You can convert models in the Python API with:
from mlx_lm import convert
upload_repo = "mlx-community/My-Mistral-7B-v0.1-4bit"
convert("mistralai/Mistral-7B-v0.1", quantize=True, upload_repo=upload_repo)
This will generate a 4-bit quantized Mistral-7B and upload it to the
repo mlx-community/My-Mistral-7B-v0.1-4bit
. It will also save the
converted model in the path mlx_model
by default.
To see a description of all the arguments you can do:
>>> help(convert)
Command Line
You can also use mlx-lm
from the command line with:
python -m mlx_lm.generate --model mistralai/Mistral-7B-v0.1 --prompt "hello"
This will download a Mistral 7B model from the Hugging Face Hub and generate text using the given prompt.
For a full list of options run:
python -m mlx_lm.generate --help
To quantize a model from the command line run:
python -m mlx_lm.convert --hf-path mistralai/Mistral-7B-v0.1 -q
For more options run:
python -m mlx_lm.convert --help
You can upload new models to Hugging Face by specifying --upload-repo
to
convert
. For example, to upload a quantized Mistral-7B model to the
MLX Hugging Face community you can do:
python -m mlx_lm.convert \
--hf-path mistralai/Mistral-7B-v0.1 \
-q \
--upload-repo mlx-community/my-4bit-mistral
Supported Models
The example supports Hugging Face format Mistral, Llama, and Phi-2 style models. If the model you want to run is not supported, file an issue or better yet, submit a pull request.

━━━━━━━━━━━━━━━━

YOUR INSTRUCTIONS:
Extend the mlx-lm guide above on converting and running models by writing what would come next after its last sentence.

RECORD SET:
━━━━━━━━━━━━━━━━

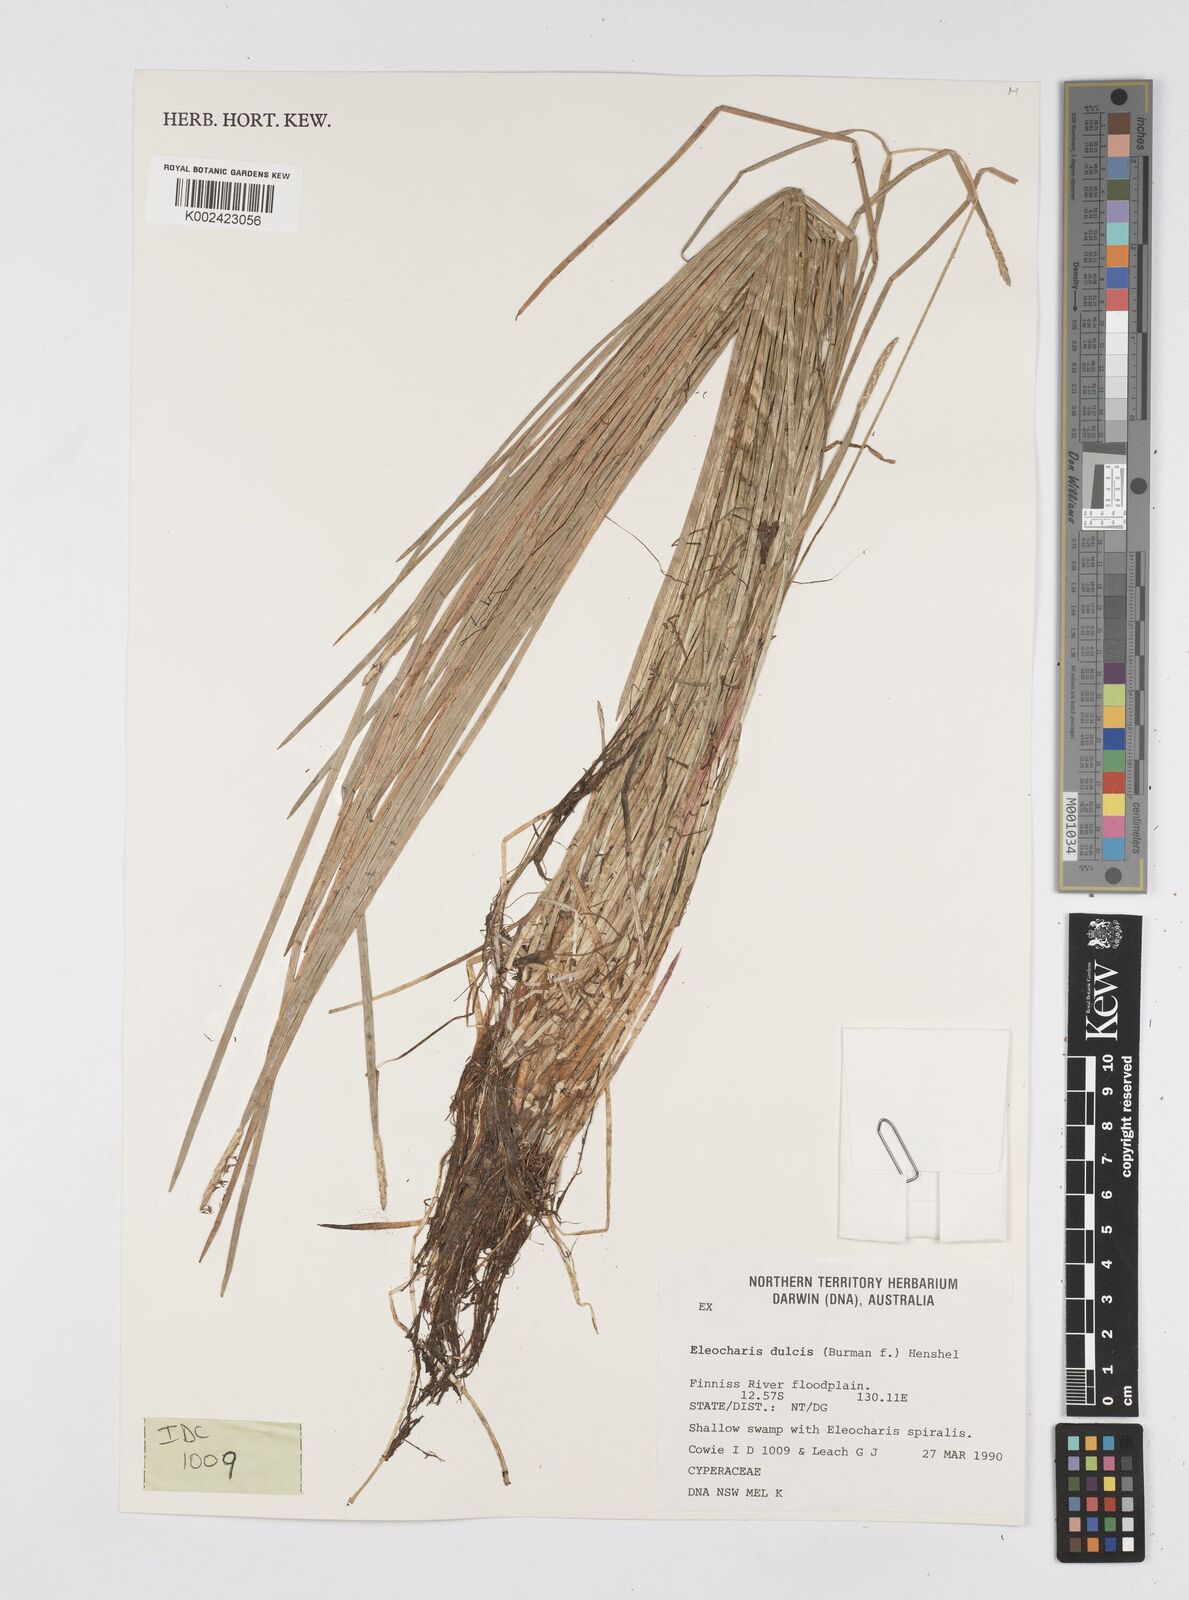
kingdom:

━━━━━━━━━━━━━━━━

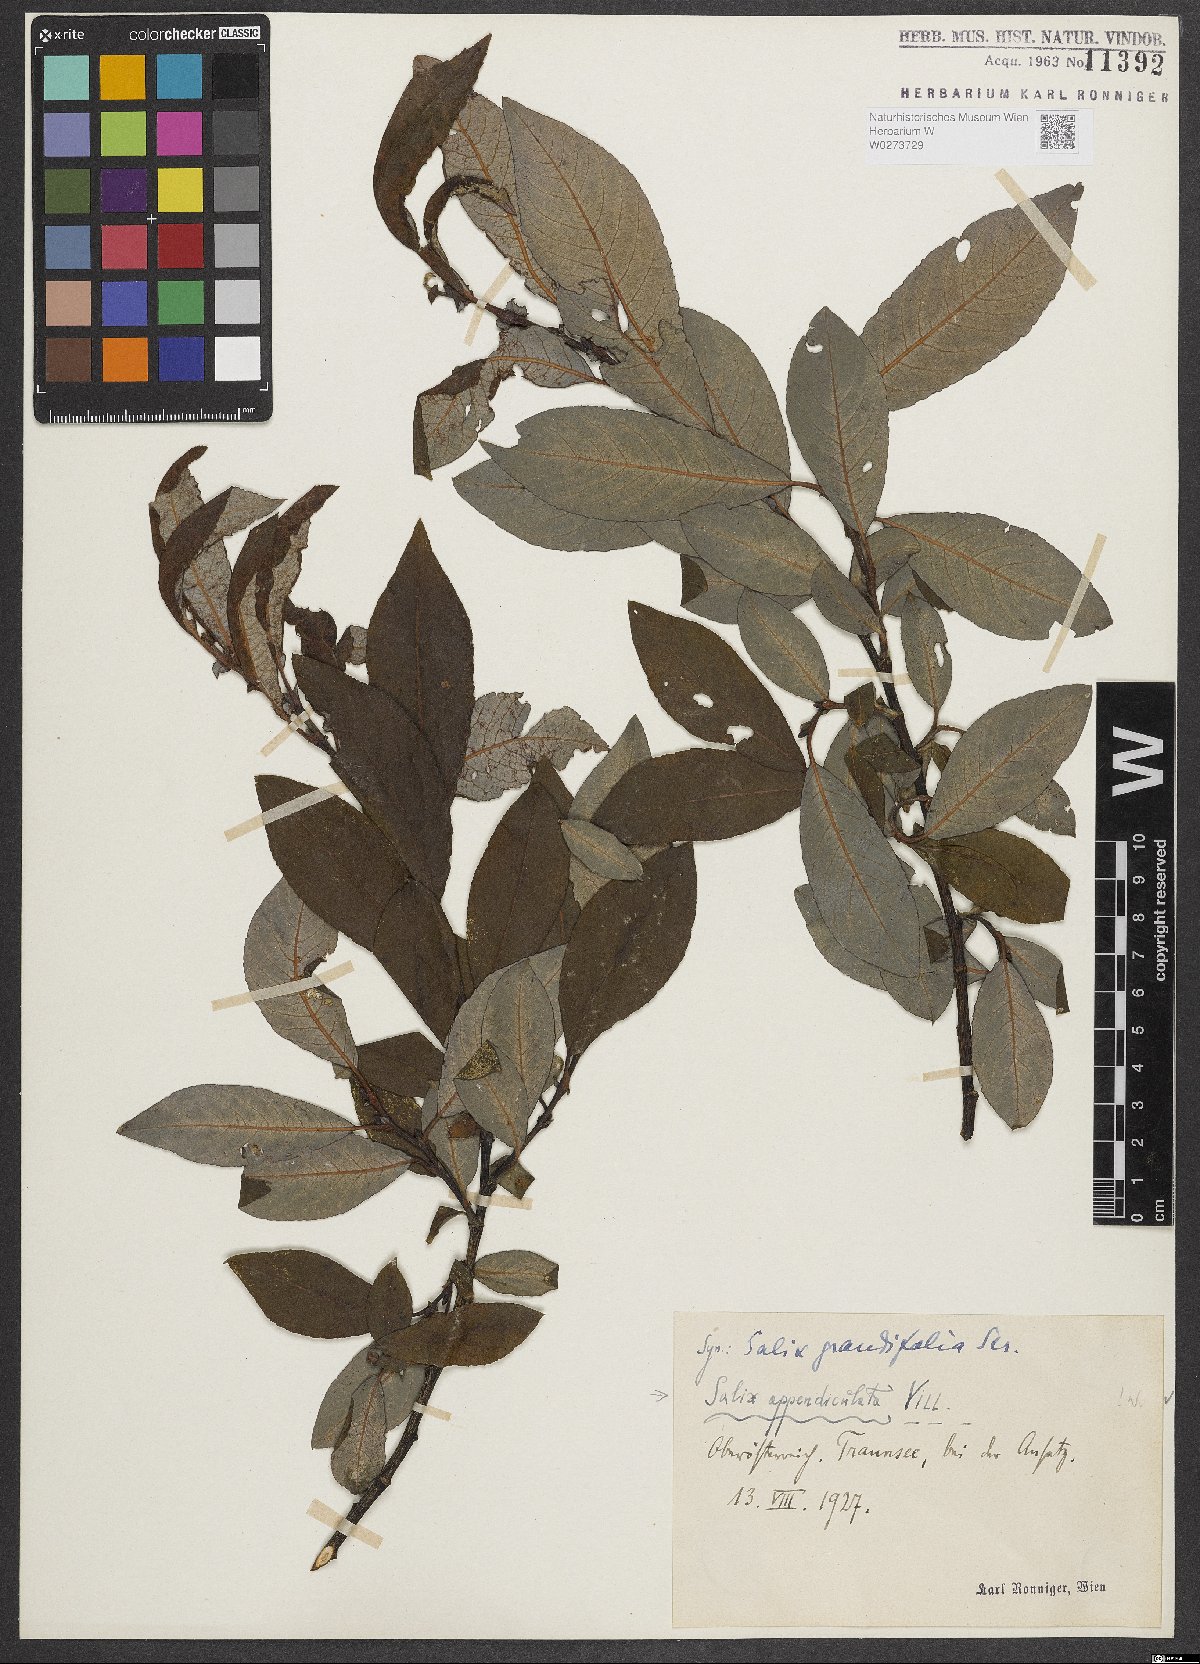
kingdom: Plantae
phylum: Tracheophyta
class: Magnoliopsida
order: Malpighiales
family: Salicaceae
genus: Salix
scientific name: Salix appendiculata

━━━━━━━━━━━━━━━━

RESULT OF THE EXERCISE:
Here are a few examples of Hugging Face models that work with this example:
- mistralai/Mistral-7B-v0.1
- meta-llama/Llama-2-7b-hf
- deepseek-ai/deepseek-coder-6.7b-instruct
- 01-ai/Yi-6B-Chat
- microsoft/phi-2
- mistralai/Mixtral-8x7B-Instruct-v0.1
- Qwen/Qwen-7B
- pfnet/plamo-13b
- pfnet/plamo-13b-instruct
Most Mistral, Llama, Phi-2, and Mixtral style models should work out of the box.
For some models (such as Qwen
and plamo
) the tokenizer requires you to
enable the trust_remote_code
option. You can do this by passing
--trust-remote-code
in the command line. If you don't specify the flag
explicitly, you will be prompted to trust remote code in the terminal when
running the model.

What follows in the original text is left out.